In Kleppner and Kolenkow chapter 13, they derive the expression of relativistic mass by considering a symmetric glancing elastic collision.
It was analyzed from two reference frames. One in which the velocity of A in the x direction was zero and another one in which the velocity of B in the x direction was zero.
Here is how the derivation goes in the book:
Our task is to find a conserved quantity analogous to classical momentum. We suppose that the momentum of a particle moving with velocity $\mathbf{w}$ is $$\mathbf{p} = m(w) \mathbf{w}$$ where $m(w)$ is a scalar quantity yet to be determined, analogous to Newtonian mass but which could depend on the speed $w$.

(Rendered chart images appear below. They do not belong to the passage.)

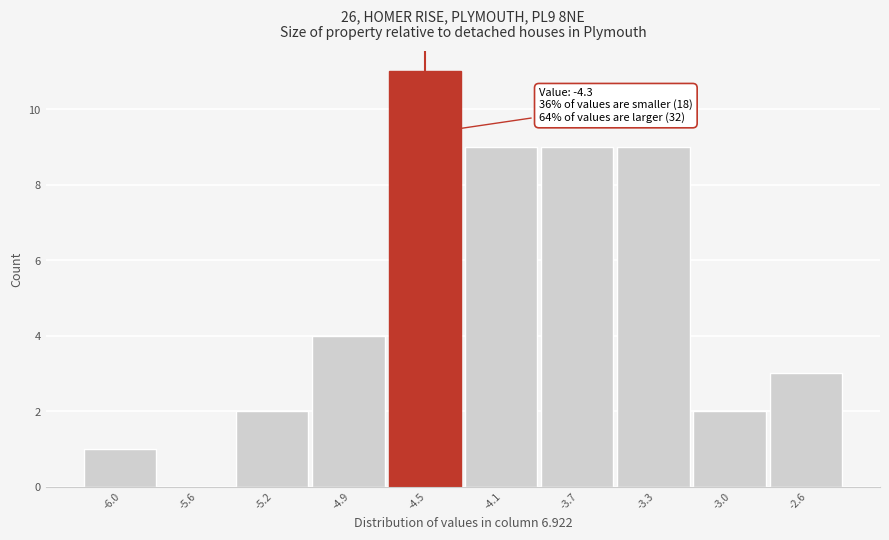

Reading left to right, what are all the values shown in this chart?

-6.0=1	-5.6=0	-5.2=2	-4.9=4	-4.5=11	-4.1=9	-3.7=9	-3.3=9	-3.0=2	-2.6=3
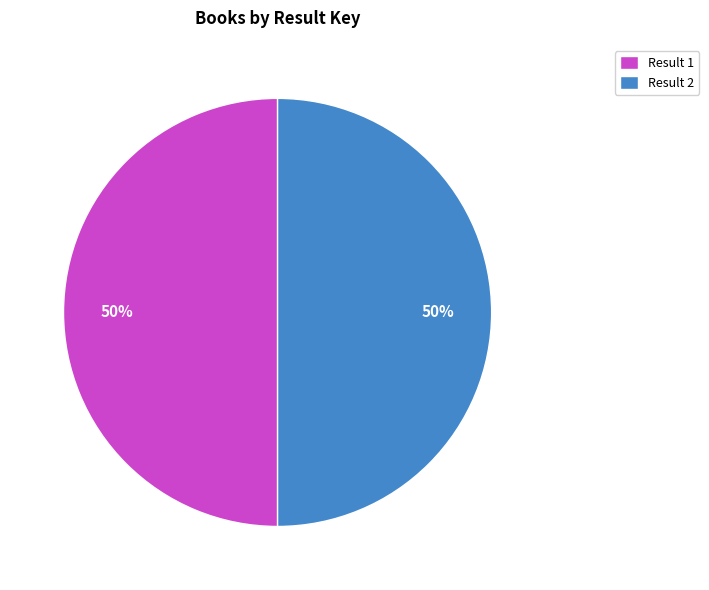

How many segments does this pie chart have?

2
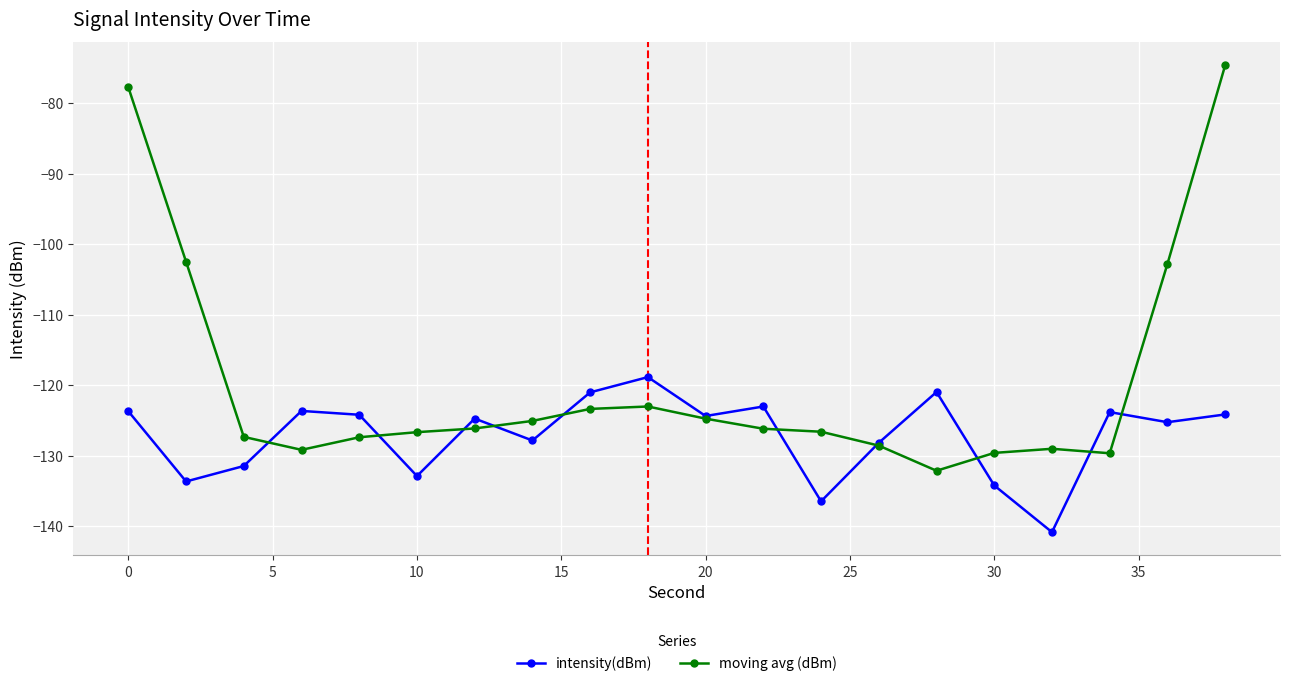

What is the greatest value displayed?

-74.6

The x momentum in A’s frame is due entirely to particle B. Before the collision B’s speed is $w = \sqrt{V^2 + u_0^2/\gamma^2}$ and after the collision it is $w' = \sqrt{V^2 + u'^2/\gamma^2}$. Imposing conservation of momentum in the x direction yields $$m(w)V = m(w')V$$ It follows that $w=w'$, so that $$u' = u_0$$ In other words, y motion is reversed in the A frame.
Next we write the statement of the conservation of momentum in the y direction as evaluated in A’s frame. Equating the y momentum before and after the collision gives $$-m_0 u_0 + m(w) \frac{u_0}{\gamma} = m_0 u_0 - m(w) \frac{u_0}{\gamma}$$ which gives $$m(w) = \gamma m_0$$ In the limit $u_0 \rightarrow 0$, $m(u_0) \rightarrow m(0)$, which we take to be the Newtonian mass, or "rest mass" $m_0$, of the particle. In this limit, $w = V$. Hence $$m(V) = \gamma m_0 = \frac{m_0}{\sqrt{1 - V^2/c^2}}$$ Consequently, momentum is preserved in the collision provided we define the momentum of a particle moving with velocity $\mathbf{v}$ to be $$\mathbf{p} = m \mathbf{v}$$ where
$$m = \frac{m_0}{\sqrt{1 - v^2/c^2}} = \gamma m_0$$
Now I have a few problems with this derivation. They are:
- They assumed that both A and B has the same mass. Unless I'm mistaken, the momentum equation in the $x$ direction should remain unchanged because during the collision the impulse is in the $y$ direction. So suppose the masses were different, namely $m_A$ and $m_B(w)$. Then since $$m_B(w)V = m_B(w')V$$ it follows that $$u' = u_0$$ But then the y equation becomes $$-m_A u_0 + m_B(w) \frac{u_0}{\gamma} = m_0 u_0 - m_B(w) \frac{u_0}{\gamma}$$ or $$m_B(w) = \gamma m_A$$ which is weird because B's mass shouldn't depend on A's. Personally I think that their argument for $u' = u_0$ is flawed. Because it doesn't matter whether A and B's masses are different but intuitively I think it should. I don't see how the collision could be elastic and symmetrical without the two particles having the same mass. Because I could always take extreme cases when one is much more massive than the other and following their argument we would still have $u' = u_0$. Or maybe I misunderstood their argument and the masses really do matter. This is all very confusing to me.
- It seems that when writing the momentum equation in the $y$ direction, the author represented $m(u_0)$ as $m_0$ while in the final equation they meant $m_0$ to be the rest mass which makes sense because A was also moving in the y direction in A's frame so it's mass can't be just the rest mass $m_0$. However before taking the limit $u_0 \rightarrow 0$, $m(u_0) \rightarrow m(0)$, the equation for $m(w)$ was $$m(w) = \frac{m(u_0)}{\sqrt{1 - V^2/c^2}}$$ and after taking the limit it became $$m(V) = \frac{m_0}{\sqrt{1 - V^2/c^2}}$$ However both equations are supposed to be true and using the final result we should have $$m(w) = \frac{m_0}{\sqrt{1 - w^2/c^2}}$$ and similarly for A in A's frame, $$m(u_0) = \frac{m_0}{\sqrt{1 - u_0^2/c^2}}$$ Substituting this in the first equation $$m(w) = \frac{m(u_0)}{\sqrt{1 - V^2/c^2}}$$ $$ = \frac{m_0}{\sqrt{(1 - V^2/c^2)(1 - u_0^2/c^2)}}$$ $$ = \frac{m_0}{\sqrt{1 - (u_0^2/c^2 + V^2/c^2) + (Vu_0)^2/c^4}}$$ $$ = \frac{m_0}{\sqrt{1 - w^2/c^2 + (Vu_0)^2/c^4}}$$ $$ \neq \frac{m_0}{\sqrt{1 - w^2/c^2}} $$ I'm probably missing something but I can't figure out what.